Even if reading comprehension experts want to confine themselves to research in “reading,” they would do well to broaden their focus. It’s harder to measure the effects of a knowledge-building curriculum as compared to a brief, targeted intervention, and effect sizes are generally smaller when the intervention is an entire curriculum. But some evidence that knowledge-building curricula can significantly boost comprehension is beginning to emerge.
Not to mention a couple of recent, more narrowly focused studies in England that produced eye-popping results. Teachers read aloud novels that exceeded students’ own reading abilities for about 30 minutes a day, leading class discussions at the end of each chapter, for 12 weeks. In an initial experiment with 12- and 13-year-olds, poor readers made 16 months of progress in that time, as measured by a standardized reading comprehension test.

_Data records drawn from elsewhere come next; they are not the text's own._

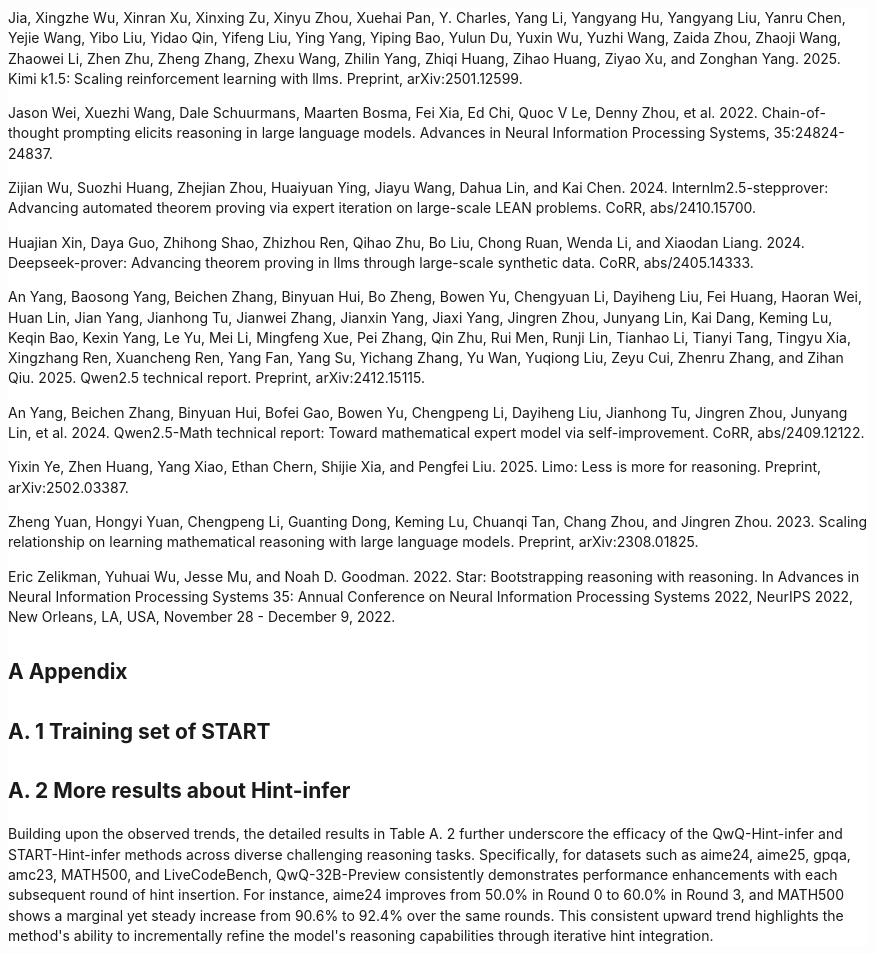 Jia, Xingzhe Wu, Xinran Xu, Xinxing Zu, Xinyu Zhou, Xuehai Pan, Y. Charles, Yang Li, Yangyang Hu, Yangyang Liu, Yanru Chen, Yejie Wang, Yibo Liu, Yidao Qin, Yifeng Liu, Ying Yang, Yiping Bao, Yulun Du, Yuxin Wu, Yuzhi Wang, Zaida Zhou, Zhaoji Wang, Zhaowei Li, Zhen Zhu, Zheng Zhang, Zhexu Wang, Zhilin Yang, Zhiqi Huang, Zihao Huang, Ziyao Xu, and Zonghan Yang. 2025. Kimi k1.5: Scaling reinforcement learning with llms. Preprint, arXiv:2501.12599.

Jason Wei, Xuezhi Wang, Dale Schuurmans, Maarten Bosma, Fei Xia, Ed Chi, Quoc V Le, Denny Zhou, et al. 2022. Chain-of-thought prompting elicits reasoning in large language models. Advances in Neural Information Processing Systems, 35:24824-24837.

Zijian Wu, Suozhi Huang, Zhejian Zhou, Huaiyuan Ying, Jiayu Wang, Dahua Lin, and Kai Chen. 2024. Internlm2.5-stepprover: Advancing automated theorem proving via expert iteration on large-scale LEAN problems. CoRR, abs/2410.15700.

Huajian Xin, Daya Guo, Zhihong Shao, Zhizhou Ren, Qihao Zhu, Bo Liu, Chong Ruan, Wenda Li, and Xiaodan Liang. 2024. Deepseek-prover: Advancing theorem proving in llms through large-scale synthetic data. CoRR, abs/2405.14333.

An Yang, Baosong Yang, Beichen Zhang, Binyuan Hui, Bo Zheng, Bowen Yu, Chengyuan Li, Dayiheng Liu, Fei Huang, Haoran Wei, Huan Lin, Jian Yang, Jianhong Tu, Jianwei Zhang, Jianxin Yang, Jiaxi Yang, Jingren Zhou, Junyang Lin, Kai Dang, Keming Lu, Keqin Bao, Kexin Yang, Le Yu, Mei Li, Mingfeng Xue, Pei Zhang, Qin Zhu, Rui Men, Runji Lin, Tianhao Li, Tianyi Tang, Tingyu Xia, Xingzhang Ren, Xuancheng Ren, Yang Fan, Yang Su, Yichang Zhang, Yu Wan, Yuqiong Liu, Zeyu Cui, Zhenru Zhang, and Zihan Qiu. 2025. Qwen2.5 technical report. Preprint, arXiv:2412.15115.

An Yang, Beichen Zhang, Binyuan Hui, Bofei Gao, Bowen Yu, Chengpeng Li, Dayiheng Liu, Jianhong Tu, Jingren Zhou, Junyang Lin, et al. 2024. Qwen2.5-Math technical report: Toward mathematical expert model via self-improvement. CoRR, abs/2409.12122.

Yixin Ye, Zhen Huang, Yang Xiao, Ethan Chern, Shijie Xia, and Pengfei Liu. 2025. Limo: Less is more for reasoning. Preprint, arXiv:2502.03387.

Zheng Yuan, Hongyi Yuan, Chengpeng Li, Guanting Dong, Keming Lu, Chuanqi Tan, Chang Zhou, and Jingren Zhou. 2023. Scaling relationship on learning mathematical reasoning with large language models. Preprint, arXiv:2308.01825.

Eric Zelikman, Yuhuai Wu, Jesse Mu, and Noah D. Goodman. 2022. Star: Bootstrapping reasoning with reasoning. In Advances in Neural Information Processing Systems 35: Annual Conference on Neural Information Processing Systems 2022, NeurIPS 2022, New Orleans, LA, USA, November 28 - December 9, 2022.

## A Appendix

## A. 1 Training set of START

## A. 2 More results about Hint-infer

Building upon the observed trends, the detailed results in Table A. 2 further underscore the efficacy of the QwQ-Hint-infer and START-Hint-infer methods across diverse challenging reasoning tasks. Specifically, for datasets such as aime24, aime25, gpqa, amc23, MATH500, and LiveCodeBench, QwQ-32B-Preview consistently demonstrates performance enhancements with each subsequent round of hint insertion. For instance, aime24 improves from $50.0 \%$ in Round 0 to $60.0 \%$ in Round 3, and MATH500 shows a marginal yet steady increase from $90.6 \%$ to $92.4 \%$ over the same rounds. This consistent upward trend highlights the method's ability to incrementally refine the model's reasoning capabilities through iterative hint integration.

When the same thing was tried with the equivalent of first- and third-graders in a school that served many struggling readers, around 90% of all students made more than six months of progress. (The experiment is apparently unpublished but is described in two videos, here and here.) In the third-grade class, 78% made more than two years of progress. When the experiment was extended to all elementary grades in the school, the average improvement was 15 months. (In this second study, children followed along in the text, using their own copies as teachers read the novels aloud.)

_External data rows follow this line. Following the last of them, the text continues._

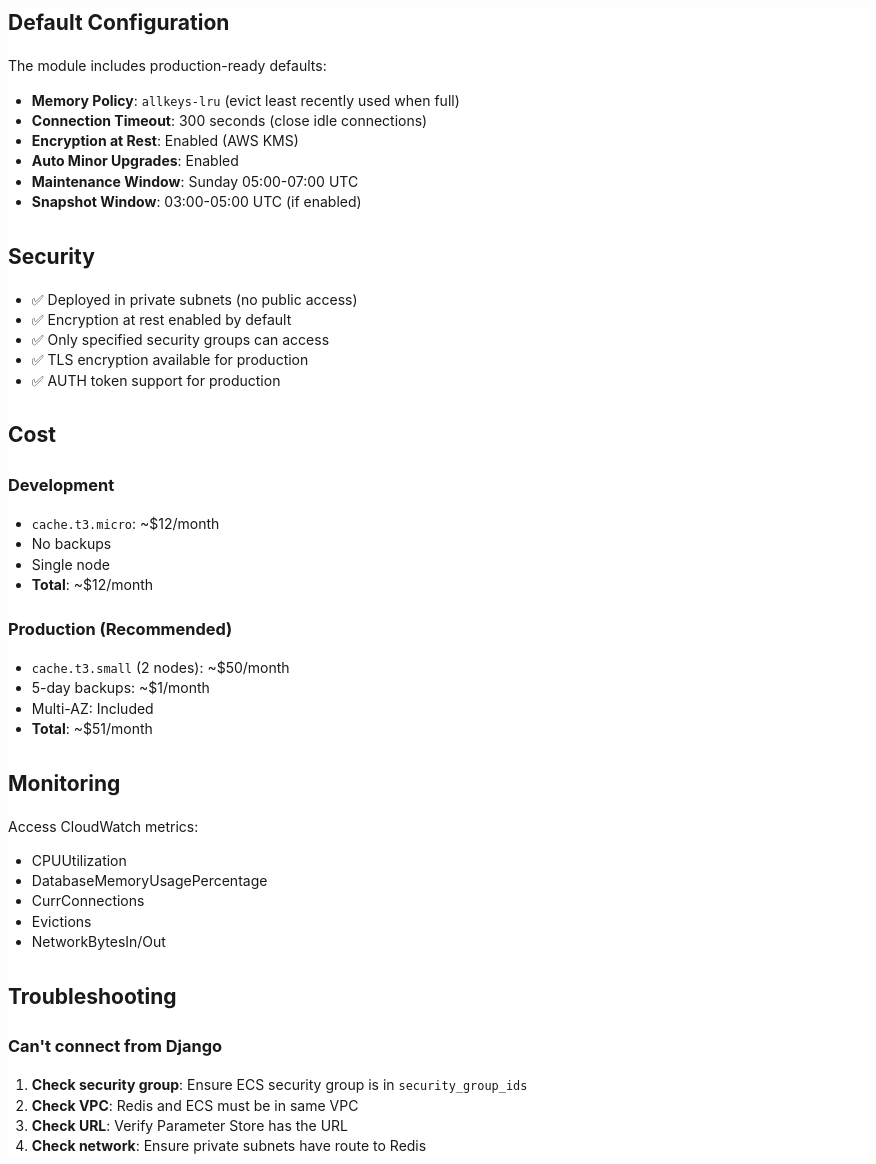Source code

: ## Default Configuration

The module includes production-ready defaults:

- **Memory Policy**: `allkeys-lru` (evict least recently used when full)
- **Connection Timeout**: 300 seconds (close idle connections)
- **Encryption at Rest**: Enabled (AWS KMS)
- **Auto Minor Upgrades**: Enabled
- **Maintenance Window**: Sunday 05:00-07:00 UTC
- **Snapshot Window**: 03:00-05:00 UTC (if enabled)

## Security

- ✅ Deployed in private subnets (no public access)
- ✅ Encryption at rest enabled by default
- ✅ Only specified security groups can access
- ✅ TLS encryption available for production
- ✅ AUTH token support for production

## Cost

### Development
- `cache.t3.micro`: ~$12/month
- No backups
- Single node
- **Total**: ~$12/month

### Production (Recommended)
- `cache.t3.small` (2 nodes): ~$50/month
- 5-day backups: ~$1/month
- Multi-AZ: Included
- **Total**: ~$51/month

## Monitoring

Access CloudWatch metrics:
- CPUUtilization
- DatabaseMemoryUsagePercentage
- CurrConnections
- Evictions
- NetworkBytesIn/Out

## Troubleshooting

### Can't connect from Django

1. **Check security group**: Ensure ECS security group is in `security_group_ids`
2. **Check VPC**: Redis and ECS must be in same VPC
3. **Check URL**: Verify Parameter Store has the URL
4. **Check network**: Ensure private subnets have route to Redis
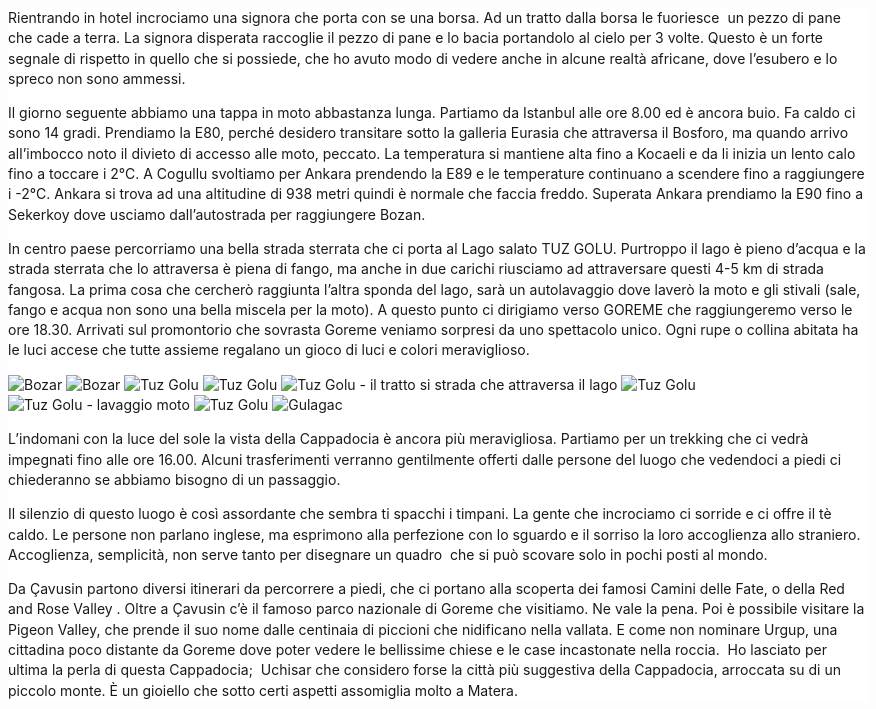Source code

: Rientrando in hotel incrociamo una signora che porta con se una borsa. Ad un tratto dalla borsa le fuoriesce  un pezzo di pane che cade a terra. La signora disperata raccoglie il pezzo di pane e lo bacia portandolo al cielo per 3 volte. Questo è un forte segnale di rispetto in quello che si possiede, che ho avuto modo di vedere anche in alcune realtà africane, dove l’esubero e lo spreco non sono ammessi.

Il giorno seguente abbiamo una tappa in moto abbastanza lunga. Partiamo da Istanbul alle ore 8.00 ed è ancora buio. Fa caldo ci sono 14 gradi. Prendiamo la E80, perché desidero transitare sotto la galleria Eurasia che attraversa il Bosforo, ma quando arrivo all’imbocco noto il divieto di accesso alle moto, peccato. La temperatura si mantiene alta fino a Kocaeli e da li inizia un lento calo fino a toccare i 2°C. A Cogullu svoltiamo per Ankara prendendo la E89 e le temperature continuano a scendere fino a raggiungere i -2°C. Ankara si trova ad una altitudine di 938 metri quindi è normale che faccia freddo. Superata Ankara prendiamo la E90 fino a Sekerkoy dove usciamo dall’autostrada per raggiungere Bozan.

In centro paese percorriamo una bella strada sterrata che ci porta al Lago salato TUZ GOLU. Purtroppo il lago è pieno d’acqua e la strada sterrata che lo attraversa è piena di fango, ma anche in due carichi riusciamo ad attraversare questi 4-5 km di strada fangosa. La prima cosa che cercherò raggiunta l’altra sponda del lago, sarà un autolavaggio dove laverò la moto e gli stivali (sale, fango e acqua non sono una bella miscela per la moto). A questo punto ci dirigiamo verso GOREME che raggiungeremo verso le ore 18.30. Arrivati sul promontorio che sovrasta Goreme veniamo sorpresi da uno spettacolo unico. Ogni rupe o collina abitata ha le luci accese che tutte assieme regalano un gioco di luci e colori meraviglioso.

![Bozar](~/assets/posts/2019/01/natale-in-turchia/galleries/IMG_8932.jpeg "Bozar")
![Bozar](~/assets/posts/2019/01/natale-in-turchia/galleries/IMG_8940.jpeg "Bozar")
![Tuz Golu](~/assets/posts/2019/01/natale-in-turchia/galleries/IMG_8946.jpeg "Tuz Golu")
![Tuz Golu](~/assets/posts/2019/01/natale-in-turchia/galleries/IMG_8953.jpeg "Tuz Golu")
![Tuz Golu - il tratto si strada che attraversa il lago](~/assets/posts/2019/01/natale-in-turchia/galleries/IMG_8956.jpeg "Tuz Golu – il tratto si strada che attraversa il lago")
![Tuz Golu](~/assets/posts/2019/01/natale-in-turchia/galleries/IMG_8958.jpeg "Tuz Golu")
![Tuz Golu - lavaggio moto](~/assets/posts/2019/01/natale-in-turchia/galleries/IMG_8962.jpeg "Tuz Golu – lavaggio moto")
![Tuz Golu](~/assets/posts/2019/01/natale-in-turchia/galleries/IMG_8973.jpeg "Tuz Golu")
![Gulagac](~/assets/posts/2019/01/natale-in-turchia/galleries/IMG_8980.jpeg "Gulagac")

L’indomani con la luce del sole la vista della Cappadocia è ancora più meravigliosa. Partiamo per un trekking che ci vedrà impegnati fino alle ore 16.00. Alcuni trasferimenti verranno gentilmente offerti dalle persone del luogo che vedendoci a piedi ci chiederanno se abbiamo bisogno di un passaggio.

Il silenzio di questo luogo è così assordante che sembra ti spacchi i timpani. La gente che incrociamo ci sorride e ci offre il tè caldo. Le persone non parlano inglese, ma esprimono alla perfezione con lo sguardo e il sorriso la loro accoglienza allo straniero. Accoglienza, semplicità, non serve tanto per disegnare un quadro  che si può scovare solo in pochi posti al mondo.

Da Çavusin partono diversi itinerari da percorrere a piedi, che ci portano alla scoperta dei famosi Camini delle Fate, o della Red and Rose Valley . Oltre a Çavusin c’è il famoso parco nazionale di Goreme che visitiamo. Ne vale la pena. Poi è possibile visitare la Pigeon Valley, che prende il suo nome dalle centinaia di piccioni che nidificano nella vallata. E come non nominare Urgup, una cittadina poco distante da Goreme dove poter vedere le bellissime chiese e le case incastonate nella roccia.  Ho lasciato per ultima la perla di questa Cappadocia;  Uchisar che considero forse la città più suggestiva della Cappadocia, arroccata su di un piccolo monte. È un gioiello che sotto certi aspetti assomiglia molto a Matera.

Plus, the kids enjoyed this “intervention” far more than they probably would the tedious-sounding comprehension “routines” described in the practice guide. “You can’t measure how much joy the children got,” a teacher involved in the study said in one of the videos. “To be valued, to be told, yeah, you can read this, you can enjoy this.”
Just reading novels won’t provide all the knowledge kids need to understand complex text in areas like history and science. But if we spent only half an hour a day reading novels aloud—instead of the two or three hours many schools spend on reading comprehension skills—we’d have lots more time in the schedule for history and science.
I don’t know if the studies of “just reading” meet the exacting “What Works” standards. But if not, it certainly sounds like reading researchers should try conducting similar studies that do—and they should do that as soon as possible.
This post originally appeared on Forbes.com.
Can you provide a reference or more information on the study conducted on first- and third-graders? The link to Mary Myatt's website no longer works and I would like to explore this study, to see what I can take from it in the primary setting.
How is comprehension being assessed? Multiple choice questions? Summarizing? It matters when analyzing studies.